**Action item:** Repeat the lines below exactly as written, please, from the line with "- sneaker [586,491,648,577]" to the line with "framed print [134,214,165,250]", both lines included, and no others.

**Listed entries:**
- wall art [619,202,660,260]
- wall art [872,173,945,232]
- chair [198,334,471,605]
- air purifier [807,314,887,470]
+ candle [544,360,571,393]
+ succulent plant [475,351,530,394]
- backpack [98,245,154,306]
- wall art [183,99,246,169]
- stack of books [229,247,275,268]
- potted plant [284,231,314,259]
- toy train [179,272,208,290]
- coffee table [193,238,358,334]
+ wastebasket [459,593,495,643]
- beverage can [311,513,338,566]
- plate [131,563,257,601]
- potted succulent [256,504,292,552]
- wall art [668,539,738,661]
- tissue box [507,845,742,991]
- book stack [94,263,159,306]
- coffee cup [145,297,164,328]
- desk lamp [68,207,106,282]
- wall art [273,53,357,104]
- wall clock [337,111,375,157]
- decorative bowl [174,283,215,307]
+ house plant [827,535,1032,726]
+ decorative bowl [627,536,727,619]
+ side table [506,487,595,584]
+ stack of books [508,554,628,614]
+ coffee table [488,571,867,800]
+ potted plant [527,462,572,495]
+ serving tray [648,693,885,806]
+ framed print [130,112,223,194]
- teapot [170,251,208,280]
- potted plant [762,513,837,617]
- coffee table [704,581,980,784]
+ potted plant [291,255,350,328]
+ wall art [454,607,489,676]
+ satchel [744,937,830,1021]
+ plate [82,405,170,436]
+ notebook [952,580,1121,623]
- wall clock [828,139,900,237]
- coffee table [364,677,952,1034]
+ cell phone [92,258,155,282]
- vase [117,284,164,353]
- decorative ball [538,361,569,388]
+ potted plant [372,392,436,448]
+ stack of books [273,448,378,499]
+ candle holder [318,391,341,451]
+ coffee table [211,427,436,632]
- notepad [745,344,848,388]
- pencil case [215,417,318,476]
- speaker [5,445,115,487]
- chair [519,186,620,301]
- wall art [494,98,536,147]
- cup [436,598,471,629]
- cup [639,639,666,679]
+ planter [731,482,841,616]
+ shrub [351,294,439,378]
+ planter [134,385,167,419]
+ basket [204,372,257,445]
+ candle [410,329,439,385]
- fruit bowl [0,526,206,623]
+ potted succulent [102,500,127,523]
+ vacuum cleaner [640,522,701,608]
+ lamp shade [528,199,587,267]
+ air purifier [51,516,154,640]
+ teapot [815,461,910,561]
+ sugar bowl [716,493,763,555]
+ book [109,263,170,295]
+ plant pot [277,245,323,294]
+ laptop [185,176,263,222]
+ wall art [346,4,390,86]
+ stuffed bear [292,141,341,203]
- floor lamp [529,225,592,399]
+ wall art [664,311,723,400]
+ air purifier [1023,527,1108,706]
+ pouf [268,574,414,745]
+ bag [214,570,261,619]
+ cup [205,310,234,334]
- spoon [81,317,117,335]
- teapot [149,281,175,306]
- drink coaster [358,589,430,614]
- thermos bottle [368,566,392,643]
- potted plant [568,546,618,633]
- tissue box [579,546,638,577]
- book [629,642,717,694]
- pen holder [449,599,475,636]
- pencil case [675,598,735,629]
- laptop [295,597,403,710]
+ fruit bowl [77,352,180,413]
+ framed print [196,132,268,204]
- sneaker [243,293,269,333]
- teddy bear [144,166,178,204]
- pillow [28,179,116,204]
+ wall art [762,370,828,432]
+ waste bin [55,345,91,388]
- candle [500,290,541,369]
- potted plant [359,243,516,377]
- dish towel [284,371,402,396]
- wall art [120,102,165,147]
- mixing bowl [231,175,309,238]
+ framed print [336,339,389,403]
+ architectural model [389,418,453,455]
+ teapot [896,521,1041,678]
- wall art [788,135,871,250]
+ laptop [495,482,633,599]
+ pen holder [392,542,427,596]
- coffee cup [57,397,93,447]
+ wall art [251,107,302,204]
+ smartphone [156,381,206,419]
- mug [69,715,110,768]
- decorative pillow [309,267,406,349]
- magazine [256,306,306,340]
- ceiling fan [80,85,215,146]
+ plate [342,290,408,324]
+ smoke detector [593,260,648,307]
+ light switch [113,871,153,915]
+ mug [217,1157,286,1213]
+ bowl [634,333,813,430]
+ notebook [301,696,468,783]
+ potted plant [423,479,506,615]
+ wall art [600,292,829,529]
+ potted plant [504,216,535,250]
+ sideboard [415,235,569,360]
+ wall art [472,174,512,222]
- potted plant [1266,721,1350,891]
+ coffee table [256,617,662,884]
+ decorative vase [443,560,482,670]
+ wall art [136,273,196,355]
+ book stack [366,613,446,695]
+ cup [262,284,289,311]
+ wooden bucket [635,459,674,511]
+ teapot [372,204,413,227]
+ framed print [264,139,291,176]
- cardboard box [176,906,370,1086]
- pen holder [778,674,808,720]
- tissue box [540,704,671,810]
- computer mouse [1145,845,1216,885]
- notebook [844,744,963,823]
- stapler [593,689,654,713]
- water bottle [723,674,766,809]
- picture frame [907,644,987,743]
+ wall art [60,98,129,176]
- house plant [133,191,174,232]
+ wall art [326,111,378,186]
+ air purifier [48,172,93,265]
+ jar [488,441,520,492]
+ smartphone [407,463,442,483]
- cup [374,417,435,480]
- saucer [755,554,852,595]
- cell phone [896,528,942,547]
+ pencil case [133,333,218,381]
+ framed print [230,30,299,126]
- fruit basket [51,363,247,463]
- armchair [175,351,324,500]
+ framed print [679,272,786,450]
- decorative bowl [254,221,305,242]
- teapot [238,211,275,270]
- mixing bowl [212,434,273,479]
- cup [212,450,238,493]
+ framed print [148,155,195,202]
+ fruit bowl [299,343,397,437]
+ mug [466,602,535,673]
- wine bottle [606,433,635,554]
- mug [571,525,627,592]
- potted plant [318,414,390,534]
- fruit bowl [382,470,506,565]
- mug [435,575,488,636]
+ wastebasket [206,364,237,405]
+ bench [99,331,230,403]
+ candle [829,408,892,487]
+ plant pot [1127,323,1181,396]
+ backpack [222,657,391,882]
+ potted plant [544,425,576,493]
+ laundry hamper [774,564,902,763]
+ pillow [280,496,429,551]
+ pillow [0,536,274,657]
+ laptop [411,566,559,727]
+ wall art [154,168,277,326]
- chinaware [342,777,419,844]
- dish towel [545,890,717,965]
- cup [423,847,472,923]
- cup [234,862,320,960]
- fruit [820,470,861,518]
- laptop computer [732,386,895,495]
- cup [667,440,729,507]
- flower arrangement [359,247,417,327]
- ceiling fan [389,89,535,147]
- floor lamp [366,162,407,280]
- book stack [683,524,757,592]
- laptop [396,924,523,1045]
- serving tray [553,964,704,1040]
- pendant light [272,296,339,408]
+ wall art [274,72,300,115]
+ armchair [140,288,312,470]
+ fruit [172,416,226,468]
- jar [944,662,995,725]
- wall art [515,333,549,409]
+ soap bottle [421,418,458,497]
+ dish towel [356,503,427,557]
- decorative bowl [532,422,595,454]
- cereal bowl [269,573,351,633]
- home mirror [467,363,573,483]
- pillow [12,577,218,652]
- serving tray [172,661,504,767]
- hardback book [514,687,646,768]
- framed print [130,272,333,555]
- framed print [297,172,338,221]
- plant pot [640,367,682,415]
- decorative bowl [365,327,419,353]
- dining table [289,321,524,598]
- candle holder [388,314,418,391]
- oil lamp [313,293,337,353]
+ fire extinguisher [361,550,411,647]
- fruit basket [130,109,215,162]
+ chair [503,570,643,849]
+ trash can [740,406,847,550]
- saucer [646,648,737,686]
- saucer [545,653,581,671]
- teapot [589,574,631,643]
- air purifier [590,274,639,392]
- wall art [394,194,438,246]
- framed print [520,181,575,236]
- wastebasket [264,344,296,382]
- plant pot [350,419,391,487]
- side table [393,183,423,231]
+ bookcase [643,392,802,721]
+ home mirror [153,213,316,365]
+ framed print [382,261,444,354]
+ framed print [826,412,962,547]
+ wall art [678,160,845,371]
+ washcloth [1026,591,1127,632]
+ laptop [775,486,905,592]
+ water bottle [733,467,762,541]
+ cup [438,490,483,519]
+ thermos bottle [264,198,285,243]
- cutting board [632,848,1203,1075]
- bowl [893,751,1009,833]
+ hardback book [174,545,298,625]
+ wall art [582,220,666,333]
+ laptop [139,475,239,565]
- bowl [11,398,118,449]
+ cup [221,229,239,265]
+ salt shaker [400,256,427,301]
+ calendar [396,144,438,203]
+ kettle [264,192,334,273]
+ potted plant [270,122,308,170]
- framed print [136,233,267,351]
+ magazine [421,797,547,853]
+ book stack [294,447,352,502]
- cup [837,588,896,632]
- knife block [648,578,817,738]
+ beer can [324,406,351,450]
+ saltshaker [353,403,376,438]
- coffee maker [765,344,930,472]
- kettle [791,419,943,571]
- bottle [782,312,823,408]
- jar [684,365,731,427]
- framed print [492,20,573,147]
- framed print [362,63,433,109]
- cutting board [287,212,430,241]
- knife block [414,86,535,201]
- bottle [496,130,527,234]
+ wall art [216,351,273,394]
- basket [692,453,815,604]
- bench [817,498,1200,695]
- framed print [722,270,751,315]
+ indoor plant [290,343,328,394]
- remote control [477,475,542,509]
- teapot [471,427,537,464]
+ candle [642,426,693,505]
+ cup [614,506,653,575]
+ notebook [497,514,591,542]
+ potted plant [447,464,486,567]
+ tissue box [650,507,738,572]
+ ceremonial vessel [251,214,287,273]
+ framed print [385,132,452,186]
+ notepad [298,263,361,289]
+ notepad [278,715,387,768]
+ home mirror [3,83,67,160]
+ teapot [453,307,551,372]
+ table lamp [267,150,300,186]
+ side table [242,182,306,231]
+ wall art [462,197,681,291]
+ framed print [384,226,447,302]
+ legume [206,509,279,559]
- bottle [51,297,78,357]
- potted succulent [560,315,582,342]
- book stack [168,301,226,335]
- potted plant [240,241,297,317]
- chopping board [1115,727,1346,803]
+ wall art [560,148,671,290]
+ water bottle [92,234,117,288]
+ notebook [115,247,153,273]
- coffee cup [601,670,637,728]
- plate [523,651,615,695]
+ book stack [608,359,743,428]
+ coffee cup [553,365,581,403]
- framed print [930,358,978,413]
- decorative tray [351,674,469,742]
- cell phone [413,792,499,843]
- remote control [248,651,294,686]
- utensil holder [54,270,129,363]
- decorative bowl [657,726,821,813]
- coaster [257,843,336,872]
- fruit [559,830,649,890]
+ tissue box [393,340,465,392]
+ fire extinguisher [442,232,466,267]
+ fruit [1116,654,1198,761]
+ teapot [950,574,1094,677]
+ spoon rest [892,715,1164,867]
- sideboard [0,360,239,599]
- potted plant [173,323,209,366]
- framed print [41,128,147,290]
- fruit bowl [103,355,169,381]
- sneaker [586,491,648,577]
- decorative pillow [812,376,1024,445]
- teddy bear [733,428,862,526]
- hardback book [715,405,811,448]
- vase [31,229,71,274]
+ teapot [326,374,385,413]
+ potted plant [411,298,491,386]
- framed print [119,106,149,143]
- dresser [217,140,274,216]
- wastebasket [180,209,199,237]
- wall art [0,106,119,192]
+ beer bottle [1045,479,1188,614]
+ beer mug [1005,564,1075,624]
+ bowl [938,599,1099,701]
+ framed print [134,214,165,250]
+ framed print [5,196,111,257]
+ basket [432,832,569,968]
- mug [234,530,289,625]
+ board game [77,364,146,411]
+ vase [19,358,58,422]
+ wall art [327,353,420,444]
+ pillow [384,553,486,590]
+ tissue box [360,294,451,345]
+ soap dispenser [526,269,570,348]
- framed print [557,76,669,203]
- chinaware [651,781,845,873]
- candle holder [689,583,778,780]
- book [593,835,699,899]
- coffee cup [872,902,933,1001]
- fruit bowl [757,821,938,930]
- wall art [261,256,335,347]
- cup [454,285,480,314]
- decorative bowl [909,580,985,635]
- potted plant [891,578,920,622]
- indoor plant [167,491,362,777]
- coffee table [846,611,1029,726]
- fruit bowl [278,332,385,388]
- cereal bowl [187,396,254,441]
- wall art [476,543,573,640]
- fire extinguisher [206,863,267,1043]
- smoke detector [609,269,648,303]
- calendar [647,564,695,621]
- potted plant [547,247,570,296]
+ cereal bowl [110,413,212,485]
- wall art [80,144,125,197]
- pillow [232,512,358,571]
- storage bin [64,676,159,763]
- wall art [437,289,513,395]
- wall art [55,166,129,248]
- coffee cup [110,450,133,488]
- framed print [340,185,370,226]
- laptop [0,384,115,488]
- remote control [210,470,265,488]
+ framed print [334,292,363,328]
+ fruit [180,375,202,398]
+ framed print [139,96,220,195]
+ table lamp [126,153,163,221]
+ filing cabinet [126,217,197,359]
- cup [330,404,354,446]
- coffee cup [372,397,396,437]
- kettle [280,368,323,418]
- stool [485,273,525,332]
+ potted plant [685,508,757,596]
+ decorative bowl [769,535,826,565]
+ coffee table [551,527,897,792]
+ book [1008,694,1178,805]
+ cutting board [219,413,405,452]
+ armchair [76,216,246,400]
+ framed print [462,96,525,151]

**Response box:**
- sneaker [586,491,648,577]
- decorative pillow [812,376,1024,445]
- teddy bear [733,428,862,526]
- hardback book [715,405,811,448]
- vase [31,229,71,274]
+ teapot [326,374,385,413]
+ potted plant [411,298,491,386]
- framed print [119,106,149,143]
- dresser [217,140,274,216]
- wastebasket [180,209,199,237]
- wall art [0,106,119,192]
+ beer bottle [1045,479,1188,614]
+ beer mug [1005,564,1075,624]
+ bowl [938,599,1099,701]
+ framed print [134,214,165,250]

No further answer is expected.